Pioneers of Reinforcement Learning Win the Turing Award

Last updated: March 5, 2025 10:28 am

By MT HANNACH

4 Min Read

Disclosure: This website may contain affiliate links, which means I may earn a commission if you click on the link and make a purchase. I only recommend products or services that I personally use and believe will add value to my readers.

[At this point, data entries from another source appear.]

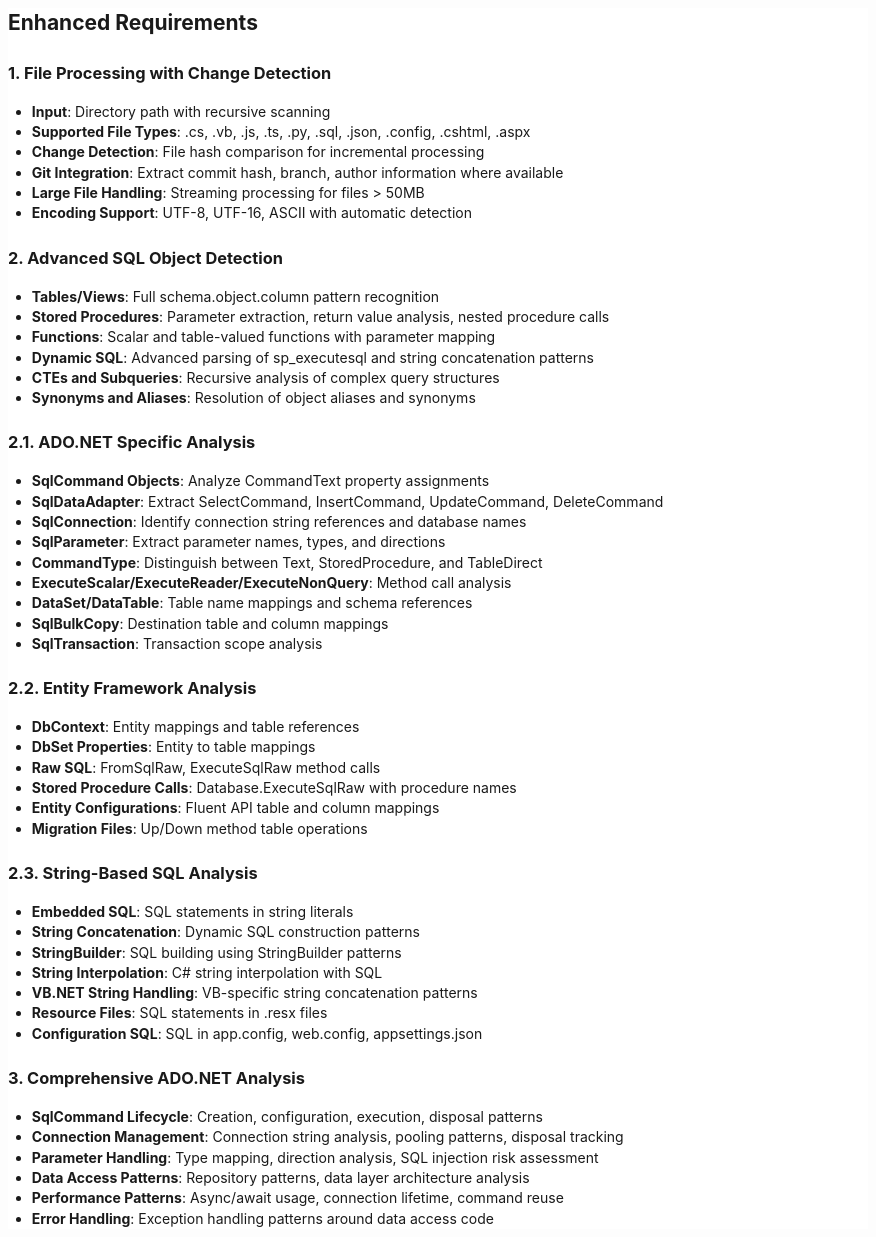 ## Enhanced Requirements

### 1. File Processing with Change Detection
- **Input**: Directory path with recursive scanning
- **Supported File Types**: .cs, .vb, .js, .ts, .py, .sql, .json, .config, .cshtml, .aspx
- **Change Detection**: File hash comparison for incremental processing
- **Git Integration**: Extract commit hash, branch, author information where available
- **Large File Handling**: Streaming processing for files > 50MB
- **Encoding Support**: UTF-8, UTF-16, ASCII with automatic detection

### 2. Advanced SQL Object Detection
- **Tables/Views**: Full schema.object.column pattern recognition
- **Stored Procedures**: Parameter extraction, return value analysis, nested procedure calls
- **Functions**: Scalar and table-valued functions with parameter mapping
- **Dynamic SQL**: Advanced parsing of sp_executesql and string concatenation patterns
- **CTEs and Subqueries**: Recursive analysis of complex query structures
- **Synonyms and Aliases**: Resolution of object aliases and synonyms

### 2.1. ADO.NET Specific Analysis
- **SqlCommand Objects**: Analyze CommandText property assignments
- **SqlDataAdapter**: Extract SelectCommand, InsertCommand, UpdateCommand, DeleteCommand
- **SqlConnection**: Identify connection string references and database names
- **SqlParameter**: Extract parameter names, types, and directions
- **CommandType**: Distinguish between Text, StoredProcedure, and TableDirect
- **ExecuteScalar/ExecuteReader/ExecuteNonQuery**: Method call analysis
- **DataSet/DataTable**: Table name mappings and schema references
- **SqlBulkCopy**: Destination table and column mappings
- **SqlTransaction**: Transaction scope analysis

### 2.2. Entity Framework Analysis
- **DbContext**: Entity mappings and table references
- **DbSet Properties**: Entity to table mappings
- **Raw SQL**: FromSqlRaw, ExecuteSqlRaw method calls
- **Stored Procedure Calls**: Database.ExecuteSqlRaw with procedure names
- **Entity Configurations**: Fluent API table and column mappings
- **Migration Files**: Up/Down method table operations

### 2.3. String-Based SQL Analysis
- **Embedded SQL**: SQL statements in string literals
- **String Concatenation**: Dynamic SQL construction patterns
- **StringBuilder**: SQL building using StringBuilder patterns
- **String Interpolation**: C# string interpolation with SQL
- **VB.NET String Handling**: VB-specific string concatenation patterns
- **Resource Files**: SQL statements in .resx files
- **Configuration SQL**: SQL in app.config, web.config, appsettings.json

### 3. Comprehensive ADO.NET Analysis
- **SqlCommand Lifecycle**: Creation, configuration, execution, disposal patterns
- **Connection Management**: Connection string analysis, pooling patterns, disposal tracking
- **Parameter Handling**: Type mapping, direction analysis, SQL injection risk assessment
- **Data Access Patterns**: Repository patterns, data layer architecture analysis
- **Performance Patterns**: Async/await usage, connection lifetime, command reuse
- **Error Handling**: Exception handling patterns around data access code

Your support is appreciated!

In the 1980s, Andrew Barto And Rich Sutton were considered eccentric devotees to an elegant but ultimately condemned idea – to learn the machines, as humans and animals do, from experience.

Decades, with the technique they owed more and more critical for modern for modern artificial intelligence and programs like CatBarto and Sutton received the Turing Prize, the highest distinction in the field of computer science.

Barto, professor emeritus at the University of Massachusetts Amherst, and Sutton, professor at the University of Alberta, have a pioneer a technique known as the reinforcement learning, which involves having a computer to perform tasks through Experimentation combined with positive or negative feedback.

“When this work started for me, it was extremely old -fashioned,” recalls Barto with a smile, speaking on Zoom from his home in the Massachusetts. “It was remarkable that [it has] has made a certain influence and a certain attention, ”adds Barto.

The learning of strengthening was perhaps the most famous Used by Google Deepmind in 2016 to build alphagoA program that has learned himself how to play the incredibly complex and subtle board game to go to an expert level. This demonstration has aroused new interest in the technique, which was used in advertising, Optimization of energy consumption of the data centerFinance, and flea design. The approach also has a long history in roboticsWhere it can help machines learn to perform physical tasks thanks to trials and errors.

More recently, strengthening learning has been crucial to guide the release of large language models (LLMS) and produce extraordinarily competent chatbot programs. The same method is also used to form AI models for Mimim human reasoningand to build More competent AI agents.

Sutton notes, however, that the methods used to guide LLM imply that humans provide objectives rather than an algorithm only learning by their own exploration. He says that the fact that machines learn entirely themselves could ultimately be more fruitful. “The big division is whether [AI is] Learn people or if it is about learning from your own experience, ”he says.

The “work of Barto and Sutton has been a Lynchpin of progress in AI in recent decades”, “,” Jeff Deansaid a main vice-president of Google, in a statement published by the Association for computer machines (ACM) which distributes the Turing price. “The tools they have developed remain a central pillar of the BOOM of the AI and have made major progress.”

Reinforcement has a long and checked history within AI. It was there at the dawn of the field, when Alan Turing suggested that machines could learn from experience and comments in his famous 1950 article “IT and Intelligence Machines“, Who examines the idea that a machine could one day think like a human. Arthur Samuel, an AI pioneer, used strengthening learning to build one of the first automatic learning programs, A system capable of playing ladiesin 1955.